▶ WHAT TO DO:
In the records below, find the lines that include "دستگاه" and copy each.

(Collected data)
+++++

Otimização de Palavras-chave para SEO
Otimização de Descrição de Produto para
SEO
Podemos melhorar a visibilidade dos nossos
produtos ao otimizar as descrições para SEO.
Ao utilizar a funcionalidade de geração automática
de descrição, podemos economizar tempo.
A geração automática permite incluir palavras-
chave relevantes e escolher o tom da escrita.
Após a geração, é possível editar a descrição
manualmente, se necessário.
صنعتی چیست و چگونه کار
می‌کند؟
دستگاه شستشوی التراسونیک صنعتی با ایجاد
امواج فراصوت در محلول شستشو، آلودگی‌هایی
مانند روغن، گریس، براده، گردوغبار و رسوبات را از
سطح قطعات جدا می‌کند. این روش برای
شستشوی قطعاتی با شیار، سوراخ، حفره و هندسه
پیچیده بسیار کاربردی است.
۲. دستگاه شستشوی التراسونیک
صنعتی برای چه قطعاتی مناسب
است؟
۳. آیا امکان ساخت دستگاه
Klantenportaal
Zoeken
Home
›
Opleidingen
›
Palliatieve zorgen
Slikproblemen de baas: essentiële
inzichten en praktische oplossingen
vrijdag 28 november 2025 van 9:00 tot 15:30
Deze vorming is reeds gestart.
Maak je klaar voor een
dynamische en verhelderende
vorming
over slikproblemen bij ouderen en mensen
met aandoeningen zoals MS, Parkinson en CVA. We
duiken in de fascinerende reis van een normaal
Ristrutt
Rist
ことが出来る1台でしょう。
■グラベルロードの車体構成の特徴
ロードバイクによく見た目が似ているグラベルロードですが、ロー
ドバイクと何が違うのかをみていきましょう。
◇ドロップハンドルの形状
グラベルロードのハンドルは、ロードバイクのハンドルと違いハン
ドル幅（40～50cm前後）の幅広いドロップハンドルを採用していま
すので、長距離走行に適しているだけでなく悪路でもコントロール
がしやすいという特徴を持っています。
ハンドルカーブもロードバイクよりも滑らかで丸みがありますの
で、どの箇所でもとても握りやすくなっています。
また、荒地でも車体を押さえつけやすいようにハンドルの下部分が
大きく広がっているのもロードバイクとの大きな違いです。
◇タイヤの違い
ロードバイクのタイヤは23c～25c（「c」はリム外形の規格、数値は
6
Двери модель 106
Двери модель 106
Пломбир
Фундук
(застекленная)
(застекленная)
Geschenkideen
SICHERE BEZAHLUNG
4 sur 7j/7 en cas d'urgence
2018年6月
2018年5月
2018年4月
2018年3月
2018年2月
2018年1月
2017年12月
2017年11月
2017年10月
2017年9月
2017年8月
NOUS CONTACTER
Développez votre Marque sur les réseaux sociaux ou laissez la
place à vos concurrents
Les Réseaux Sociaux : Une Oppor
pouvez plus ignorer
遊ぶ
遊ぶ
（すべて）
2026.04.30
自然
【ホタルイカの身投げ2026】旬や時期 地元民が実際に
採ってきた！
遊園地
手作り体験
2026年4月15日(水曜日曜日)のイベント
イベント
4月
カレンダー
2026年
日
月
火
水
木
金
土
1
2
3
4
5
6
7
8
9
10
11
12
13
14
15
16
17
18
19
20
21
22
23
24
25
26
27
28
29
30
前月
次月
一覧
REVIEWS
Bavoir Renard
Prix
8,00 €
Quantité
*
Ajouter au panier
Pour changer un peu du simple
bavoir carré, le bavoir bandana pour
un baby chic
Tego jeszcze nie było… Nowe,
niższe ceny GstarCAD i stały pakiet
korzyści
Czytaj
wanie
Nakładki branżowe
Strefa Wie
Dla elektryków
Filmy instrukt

+++++

▶ SOLUTION:
دستگاه شستشوی التراسونیک صنعتی با ایجاد
۲. دستگاه شستشوی التراسونیک
۳. آیا امکان ساخت دستگاه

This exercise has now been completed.